### Directions
Output only the lines that run from the one with "spekulativt tycker jag" to the final line of the material, exactly as they are written.

### Data records
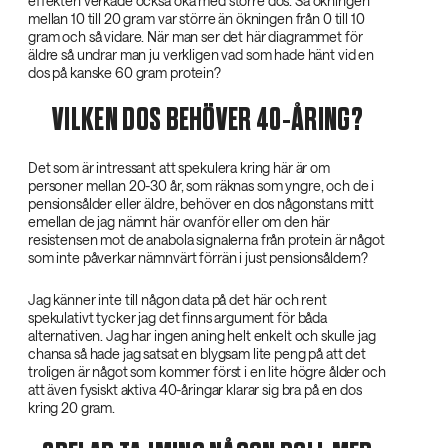
effekten verkade också öka med större dos. Så ökningen
mellan 10 till 20 gram var större än ökningen från 0 till 10
gram och så vidare. När man ser det här diagrammet för
äldre så undrar man ju verkligen vad som hade hänt vid en
dos på kanske 60 gram protein?
VILKEN DOS BEHÖVER 40-ÅRING?
Det som är intressant att spekulera kring här är om
personer mellan 20-30 år, som räknas som yngre, och de i
pensionsålder eller äldre, behöver en dos någonstans mitt
emellan de jag nämnt här ovanför eller om den här
resistensen mot de anabola signalerna från protein är något
som inte påverkar nämnvärt förrän i just pensionsåldern?
Jag känner inte till någon data på det här och rent
spekulativt tycker jag det finns argument för båda
alternativen. Jag har ingen aning helt enkelt och skulle jag
chansa så hade jag satsat en blygsam lite peng på att det
troligen är något som kommer först i en lite högre ålder och
att även fysiskt aktiva 40-åringar klarar sig bra på en dos
kring 20 gram.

### Answer to this problem
spekulativt tycker jag det finns argument för båda
alternativen. Jag har ingen aning helt enkelt och skulle jag
chansa så hade jag satsat en blygsam lite peng på att det
troligen är något som kommer först i en lite högre ålder och
att även fysiskt aktiva 40-åringar klarar sig bra på en dos
kring 20 gram.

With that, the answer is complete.